Primarily, obviously the continued Red Sea diversion is meaning the Asia – Europe trade lanes are requiring roughly 15-20% more vessels than in normal circumstances to maintain the same service calls. Vessels which the carriers seem to be struggling to provide. That means we’re getting operational blank sailings. I.e. the carriers simply don't have a vessel available to honour a service loop.

It’s estimated carriers are 10% short of space they need for the Asia-Europe lane, according to Alphaliner. This is despite the carriers taking over 1 million teu in new deliveries already in 2024, with over 1.5 million on the way in the second half of the year.

Unfortunately, there are currently no signs this diversion is going to be ending anytime soon and we’re advising shippers to continue planning as such.

Demand is also higher than expected this month. This is partly due to Western economies returning to economic growth but it's also suspected there is a high degree of nervousness in the market.

Jade_Blackburn-130"We can't rule out the possibility that a degree of nervousness is driving a demand increase here. The scars of Covid-19 mean that understandably, when there is the threat of a capacity shortage, shippers may be over-ordering in Q2 for fears Q3 will be even worse."

Jade Blackburn, Head of Sales, WTA Group

As a consequence of higher demand, carriers are implementing general rate increases (GRIs), which are sticking. Most implemented these at the start of May, the middle of the month and further ones are incoming from early June.

We’re also seeing congestion at some Mediterranean ports, Singapore and Colombo.
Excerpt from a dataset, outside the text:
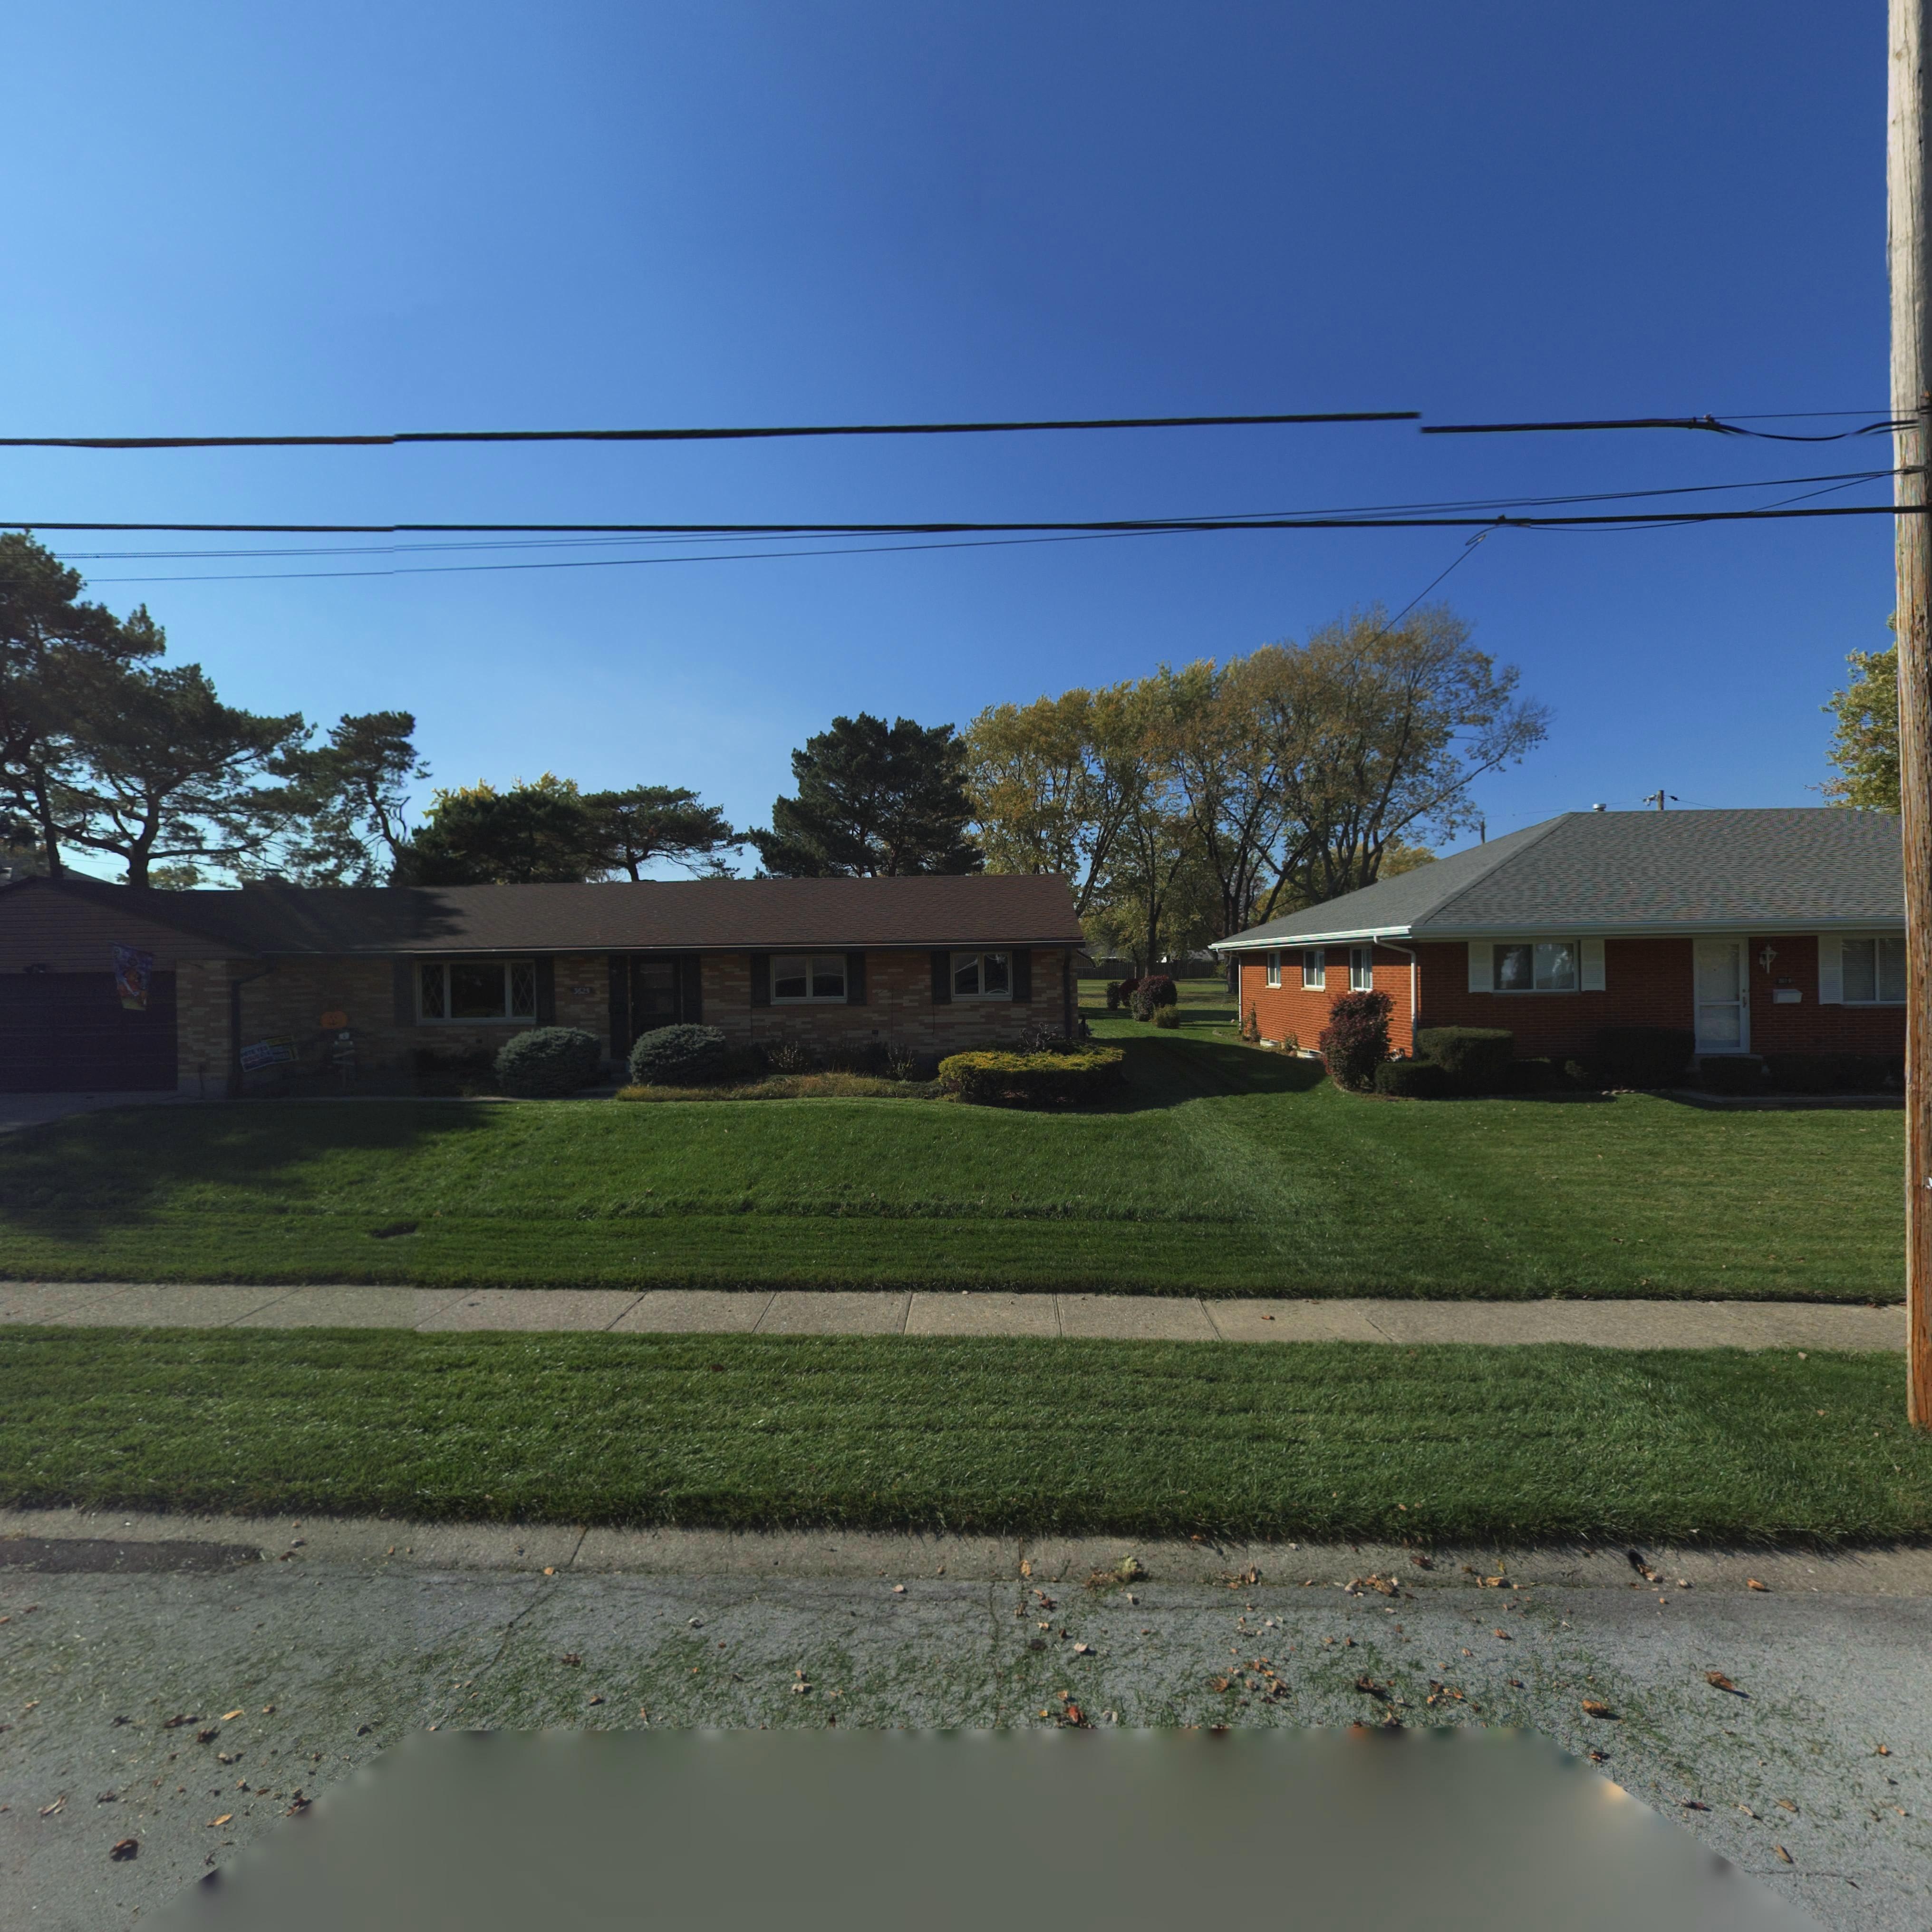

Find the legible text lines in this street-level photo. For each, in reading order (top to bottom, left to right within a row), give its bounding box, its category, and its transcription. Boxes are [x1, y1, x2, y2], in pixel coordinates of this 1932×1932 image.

Carriers are avoiding sending their ultra-large container vessels down the Med, which is effectively a dead-end at present. Therefore ports such as Algeciras, Tanger Med, Barcelona, also Valencia are facing an increase in arrivals, leading to congestion.

This is amplified by an increase in transhipment arrivals, as the carriers serve ports deeper in the Med with smaller ships. Transhipment traffic in Barcelona was up 63% year on year in March.

Container equipment is increasingly in short supply on China export routes and threats of future tariffs on goods from China into the US are suspected to be providing upward pressure too, as shippers potentially over-order into the States.

This capacity crunch isn’t forecast to settle down in the next few weeks, with space still in short supply into June and more GRIs on the way.

Kimberley-Hines-250"It's impossible to forecast when rates will begin declining again. It could just be that this is the 2024 peak season brought forward because of unexpected market conditions and rates will decline in the coming months. Equally it could be the case that this surge remains until we’re well past the typical peak season – which takes us well into Q4.

What I can say, is that space is very, very tight well into June already, so we have at the very least several more weeks of this capacity short market."